### Exercise goal
The listing must be reproduced in full, exactly as it stands.
● ● ●
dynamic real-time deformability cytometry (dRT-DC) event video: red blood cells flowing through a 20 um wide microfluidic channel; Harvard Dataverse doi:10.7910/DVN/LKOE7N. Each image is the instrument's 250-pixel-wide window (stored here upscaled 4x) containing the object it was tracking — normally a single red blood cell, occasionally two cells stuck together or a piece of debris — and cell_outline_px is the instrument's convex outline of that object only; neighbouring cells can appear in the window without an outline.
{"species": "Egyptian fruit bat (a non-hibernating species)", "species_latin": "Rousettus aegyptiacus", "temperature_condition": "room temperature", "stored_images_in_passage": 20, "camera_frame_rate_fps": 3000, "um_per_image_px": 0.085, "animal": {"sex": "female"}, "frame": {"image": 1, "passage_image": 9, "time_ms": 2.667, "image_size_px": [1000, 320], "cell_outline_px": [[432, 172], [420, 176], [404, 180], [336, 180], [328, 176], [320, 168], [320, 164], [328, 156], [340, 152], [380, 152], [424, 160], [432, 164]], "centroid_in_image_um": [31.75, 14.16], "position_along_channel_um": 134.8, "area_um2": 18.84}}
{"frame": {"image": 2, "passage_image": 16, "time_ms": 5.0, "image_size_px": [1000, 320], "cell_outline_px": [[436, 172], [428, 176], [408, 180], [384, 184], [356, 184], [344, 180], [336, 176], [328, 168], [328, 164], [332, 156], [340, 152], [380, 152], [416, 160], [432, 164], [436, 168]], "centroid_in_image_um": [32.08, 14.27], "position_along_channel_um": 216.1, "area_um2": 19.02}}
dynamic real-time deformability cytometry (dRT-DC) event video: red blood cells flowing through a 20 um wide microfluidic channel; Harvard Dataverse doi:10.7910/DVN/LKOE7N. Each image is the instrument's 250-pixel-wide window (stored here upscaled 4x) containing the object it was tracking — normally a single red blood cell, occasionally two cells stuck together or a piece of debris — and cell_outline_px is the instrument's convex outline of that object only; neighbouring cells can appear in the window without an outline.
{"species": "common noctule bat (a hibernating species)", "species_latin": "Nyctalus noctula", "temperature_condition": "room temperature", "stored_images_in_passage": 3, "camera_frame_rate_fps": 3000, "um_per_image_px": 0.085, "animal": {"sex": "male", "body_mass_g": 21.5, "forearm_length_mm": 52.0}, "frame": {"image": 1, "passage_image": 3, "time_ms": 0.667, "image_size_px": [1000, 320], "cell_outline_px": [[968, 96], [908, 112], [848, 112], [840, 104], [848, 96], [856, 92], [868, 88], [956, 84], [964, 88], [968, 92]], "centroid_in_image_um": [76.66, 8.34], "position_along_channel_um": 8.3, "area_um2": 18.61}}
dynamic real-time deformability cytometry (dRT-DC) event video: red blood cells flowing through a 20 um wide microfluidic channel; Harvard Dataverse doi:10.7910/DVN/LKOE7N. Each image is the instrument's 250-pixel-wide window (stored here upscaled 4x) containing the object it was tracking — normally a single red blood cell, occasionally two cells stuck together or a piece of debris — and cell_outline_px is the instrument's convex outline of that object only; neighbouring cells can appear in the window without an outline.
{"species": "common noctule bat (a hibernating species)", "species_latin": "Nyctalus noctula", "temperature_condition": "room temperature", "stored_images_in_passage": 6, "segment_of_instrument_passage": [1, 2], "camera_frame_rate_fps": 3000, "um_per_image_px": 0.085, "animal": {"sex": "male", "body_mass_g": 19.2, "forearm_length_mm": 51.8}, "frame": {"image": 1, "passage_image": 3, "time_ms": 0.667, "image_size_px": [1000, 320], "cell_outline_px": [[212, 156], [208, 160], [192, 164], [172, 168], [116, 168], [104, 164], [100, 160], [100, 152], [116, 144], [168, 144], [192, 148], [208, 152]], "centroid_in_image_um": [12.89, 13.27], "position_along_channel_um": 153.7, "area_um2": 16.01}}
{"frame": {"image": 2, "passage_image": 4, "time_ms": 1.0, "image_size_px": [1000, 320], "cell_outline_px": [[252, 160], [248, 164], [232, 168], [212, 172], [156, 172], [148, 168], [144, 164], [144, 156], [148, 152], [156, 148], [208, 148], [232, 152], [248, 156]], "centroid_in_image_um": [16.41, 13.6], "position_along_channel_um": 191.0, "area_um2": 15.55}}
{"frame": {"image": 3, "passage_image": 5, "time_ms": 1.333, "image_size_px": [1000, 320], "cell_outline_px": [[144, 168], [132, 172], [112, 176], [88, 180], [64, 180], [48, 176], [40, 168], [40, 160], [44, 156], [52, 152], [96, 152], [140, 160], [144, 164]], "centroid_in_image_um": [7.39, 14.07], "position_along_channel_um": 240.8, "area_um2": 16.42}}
● ● ●
### Reply
dynamic real-time deformability cytometry (dRT-DC) event video: red blood cells flowing through a 20 um wide microfluidic channel; Harvard Dataverse doi:10.7910/DVN/LKOE7N. Each image is the instrument's 250-pixel-wide window (stored here upscaled 4x) containing the object it was tracking — normally a single red blood cell, occasionally two cells stuck together or a piece of debris — and cell_outline_px is the instrument's convex outline of that object only; neighbouring cells can appear in the window without an outline.
{"species": "Egyptian fruit bat (a non-hibernating species)", "species_latin": "Rousettus aegyptiacus", "temperature_condition": "room temperature", "stored_images_in_passage": 20, "camera_frame_rate_fps": 3000, "um_per_image_px": 0.085, "animal": {"sex": "female"}, "frame": {"image": 1, "passage_image": 9, "time_ms": 2.667, "image_size_px": [1000, 320], "cell_outline_px": [[432, 172], [420, 176], [404, 180], [336, 180], [328, 176], [320, 168], [320, 164], [328, 156], [340, 152], [380, 152], [424, 160], [432, 164]], "centroid_in_image_um": [31.75, 14.16], "position_along_channel_um": 134.8, "area_um2": 18.84}}
{"frame": {"image": 2, "passage_image": 16, "time_ms": 5.0, "image_size_px": [1000, 320], "cell_outline_px": [[436, 172], [428, 176], [408, 180], [384, 184], [356, 184], [344, 180], [336, 176], [328, 168], [328, 164], [332, 156], [340, 152], [380, 152], [416, 160], [432, 164], [436, 168]], "centroid_in_image_um": [32.08, 14.27], "position_along_channel_um": 216.1, "area_um2": 19.02}}
dynamic real-time deformability cytometry (dRT-DC) event video: red blood cells flowing through a 20 um wide microfluidic channel; Harvard Dataverse doi:10.7910/DVN/LKOE7N. Each image is the instrument's 250-pixel-wide window (stored here upscaled 4x) containing the object it was tracking — normally a single red blood cell, occasionally two cells stuck together or a piece of debris — and cell_outline_px is the instrument's convex outline of that object only; neighbouring cells can appear in the window without an outline.
{"species": "common noctule bat (a hibernating species)", "species_latin": "Nyctalus noctula", "temperature_condition": "room temperature", "stored_images_in_passage": 3, "camera_frame_rate_fps": 3000, "um_per_image_px": 0.085, "animal": {"sex": "male", "body_mass_g": 21.5, "forearm_length_mm": 52.0}, "frame": {"image": 1, "passage_image": 3, "time_ms": 0.667, "image_size_px": [1000, 320], "cell_outline_px": [[968, 96], [908, 112], [848, 112], [840, 104], [848, 96], [856, 92], [868, 88], [956, 84], [964, 88], [968, 92]], "centroid_in_image_um": [76.66, 8.34], "position_along_channel_um": 8.3, "area_um2": 18.61}}
dynamic real-time deformability cytometry (dRT-DC) event video: red blood cells flowing through a 20 um wide microfluidic channel; Harvard Dataverse doi:10.7910/DVN/LKOE7N. Each image is the instrument's 250-pixel-wide window (stored here upscaled 4x) containing the object it was tracking — normally a single red blood cell, occasionally two cells stuck together or a piece of debris — and cell_outline_px is the instrument's convex outline of that object only; neighbouring cells can appear in the window without an outline.
{"species": "common noctule bat (a hibernating species)", "species_latin": "Nyctalus noctula", "temperature_condition": "room temperature", "stored_images_in_passage": 6, "segment_of_instrument_passage": [1, 2], "camera_frame_rate_fps": 3000, "um_per_image_px": 0.085, "animal": {"sex": "male", "body_mass_g": 19.2, "forearm_length_mm": 51.8}, "frame": {"image": 1, "passage_image": 3, "time_ms": 0.667, "image_size_px": [1000, 320], "cell_outline_px": [[212, 156], [208, 160], [192, 164], [172, 168], [116, 168], [104, 164], [100, 160], [100, 152], [116, 144], [168, 144], [192, 148], [208, 152]], "centroid_in_image_um": [12.89, 13.27], "position_along_channel_um": 153.7, "area_um2": 16.01}}
{"frame": {"image": 2, "passage_image": 4, "time_ms": 1.0, "image_size_px": [1000, 320], "cell_outline_px": [[252, 160], [248, 164], [232, 168], [212, 172], [156, 172], [148, 168], [144, 164], [144, 156], [148, 152], [156, 148], [208, 148], [232, 152], [248, 156]], "centroid_in_image_um": [16.41, 13.6], "position_along_channel_um": 191.0, "area_um2": 15.55}}
{"frame": {"image": 3, "passage_image": 5, "time_ms": 1.333, "image_size_px": [1000, 320], "cell_outline_px": [[144, 168], [132, 172], [112, 176], [88, 180], [64, 180], [48, 176], [40, 168], [40, 160], [44, 156], [52, 152], [96, 152], [140, 160], [144, 164]], "centroid_in_image_um": [7.39, 14.07], "position_along_channel_um": 240.8, "area_um2": 16.42}}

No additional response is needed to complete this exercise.